Directions for this task: From the entries that follow, copy every line with the word "person".

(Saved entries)
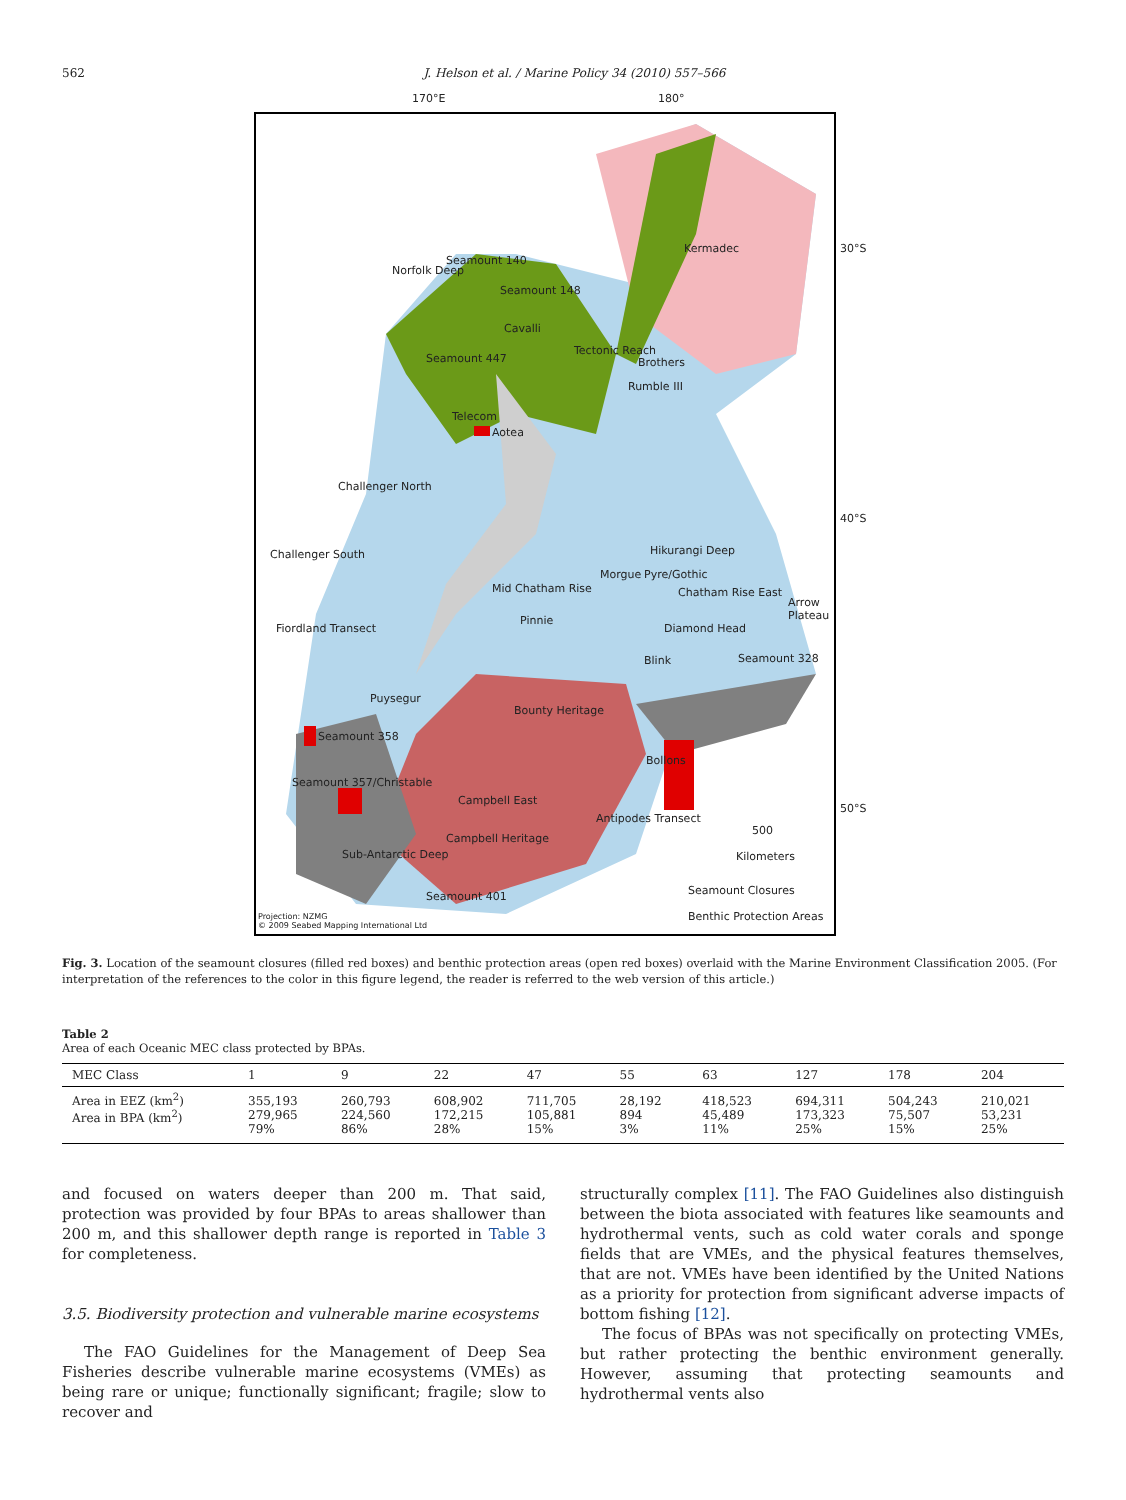562 J. Helson et al. / Marine Policy 34 (2010) 557–566
170°E 180°
Seamount 140
Seamount 148
Norfolk Deep
Kermadec
Cavalli
Seamount 447
Tectonic Reach
Brothers
Rumble III
Telecom
Aotea
Challenger North
Challenger South Hikurangi Deep
Morgue Pyre/Gothic
Mid Chatham Rise Chatham Rise East
Arrow Plateau
Pinnie
Diamond Head Fiordland Transect
Blink Seamount 328
Puysegur
Bounty Heritage
Seamount 358
Bollons
Seamount 357/Christable
Campbell East
Antipodes Transect
500
Campbell Heritage
Sub-Antarctic Deep Kilometers
Seamount 401 Seamount Closures
Benthic Protection Areas Projection: NZMG
© 2009 Seabed Mapping International Ltd
30°S
40°S
50°S
Fig. 3. Location of the seamount closures (filled red boxes) and benthic protection areas (open red boxes) overlaid with the Marine Environment Classification 2005. (For interpretation of the references to the color in this figure legend, the reader is referred to the web version of this article.)
Table 2
Area of each Oceanic MEC class protected by BPAs.
| MEC Class | 1 | 9 | 22 | 47 | 55 | 63 | 127 | 178 | 204 |
| --- | --- | --- | --- | --- | --- | --- | --- | --- | --- |
| Area in EEZ (km<sup>2</sup>) Area in BPA (km<sup>2</sup>) | 355,193 279,965 79% | 260,793 224,560 86% | 608,902 172,215 28% | 711,705 105,881 15% | 28,192 894 3% | 418,523 45,489 11% | 694,311 173,323 25% | 504,243 75,507 15% | 210,021 53,231 25% |
and focused on waters deeper than 200 m. That said, protection was provided by four BPAs to areas shallower than 200 m, and this shallower depth range is reported in Table 3 for completeness.
3.5. Biodiversity protection and vulnerable marine ecosystems
The FAO Guidelines for the Management of Deep Sea Fisheries describe vulnerable marine ecosystems (VMEs) as being rare or unique; functionally significant; fragile; slow to recover and
structurally complex [11]. The FAO Guidelines also distinguish between the biota associated with features like seamounts and hydrothermal vents, such as cold water corals and sponge fields that are VMEs, and the physical features themselves, that are not. VMEs have been identified by the United Nations as a priority for protection from significant adverse impacts of bottom fishing [12].
The focus of BPAs was not specifically on protecting VMEs, but rather protecting the benthic environment generally. However, assuming that protecting seamounts and hydrothermal vents also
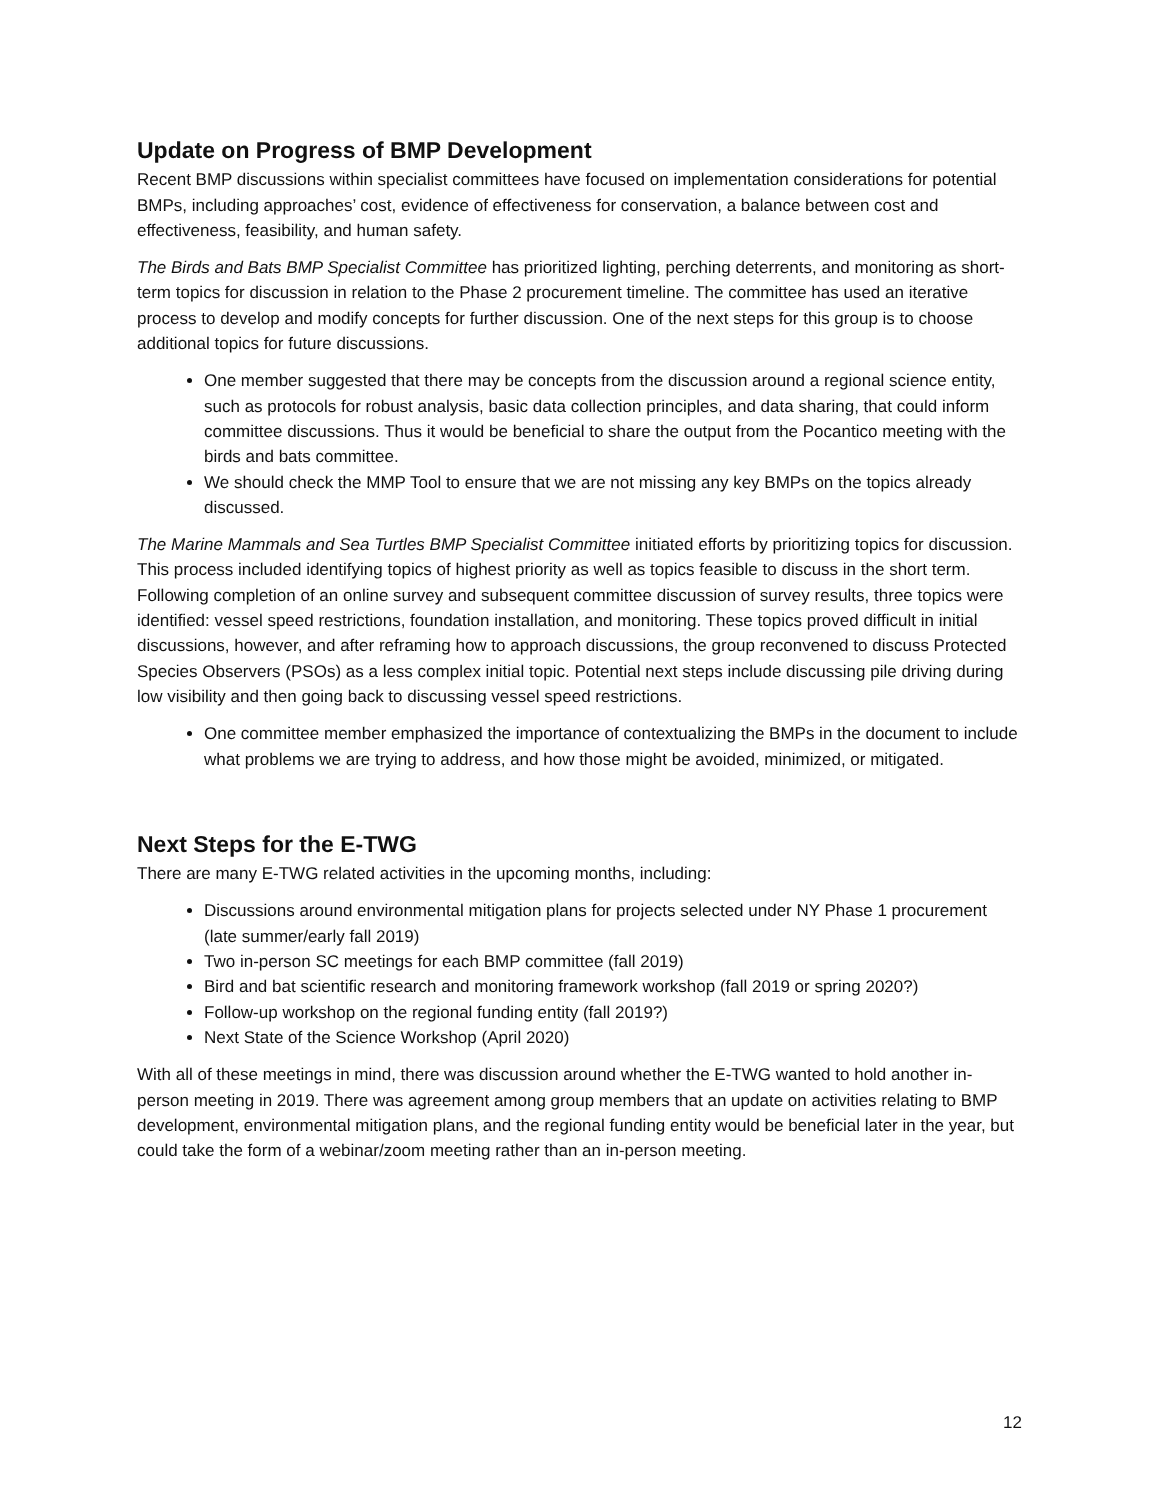Update on Progress of BMP Development
Recent BMP discussions within specialist committees have focused on implementation considerations for potential BMPs, including approaches’ cost, evidence of effectiveness for conservation, a balance between cost and effectiveness, feasibility, and human safety.
The Birds and Bats BMP Specialist Committee has prioritized lighting, perching deterrents, and monitoring as short-term topics for discussion in relation to the Phase 2 procurement timeline. The committee has used an iterative process to develop and modify concepts for further discussion. One of the next steps for this group is to choose additional topics for future discussions.
One member suggested that there may be concepts from the discussion around a regional science entity, such as protocols for robust analysis, basic data collection principles, and data sharing, that could inform committee discussions. Thus it would be beneficial to share the output from the Pocantico meeting with the birds and bats committee.
We should check the MMP Tool to ensure that we are not missing any key BMPs on the topics already discussed.
The Marine Mammals and Sea Turtles BMP Specialist Committee initiated efforts by prioritizing topics for discussion. This process included identifying topics of highest priority as well as topics feasible to discuss in the short term. Following completion of an online survey and subsequent committee discussion of survey results, three topics were identified: vessel speed restrictions, foundation installation, and monitoring. These topics proved difficult in initial discussions, however, and after reframing how to approach discussions, the group reconvened to discuss Protected Species Observers (PSOs) as a less complex initial topic. Potential next steps include discussing pile driving during low visibility and then going back to discussing vessel speed restrictions.
One committee member emphasized the importance of contextualizing the BMPs in the document to include what problems we are trying to address, and how those might be avoided, minimized, or mitigated.
Next Steps for the E-TWG
There are many E-TWG related activities in the upcoming months, including:
Discussions around environmental mitigation plans for projects selected under NY Phase 1 procurement (late summer/early fall 2019)
Two in-person SC meetings for each BMP committee (fall 2019)
Bird and bat scientific research and monitoring framework workshop (fall 2019 or spring 2020?)
Follow-up workshop on the regional funding entity (fall 2019?)
Next State of the Science Workshop (April 2020)
With all of these meetings in mind, there was discussion around whether the E-TWG wanted to hold another in-person meeting in 2019. There was agreement among group members that an update on activities relating to BMP development, environmental mitigation plans, and the regional funding entity would be beneficial later in the year, but could take the form of a webinar/zoom meeting rather than an in-person meeting.
12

Problem solution:
Two in-person SC meetings for each BMP committee (fall 2019)
With all of these meetings in mind, there was discussion around whether the E-TWG wanted to hold another in-person meeting in 2019. There was agreement among group members that an update on activities relating to BMP development, environmental mitigation plans, and the regional funding entity would be beneficial later in the year, but could take the form of a webinar/zoom meeting rather than an in-person meeting.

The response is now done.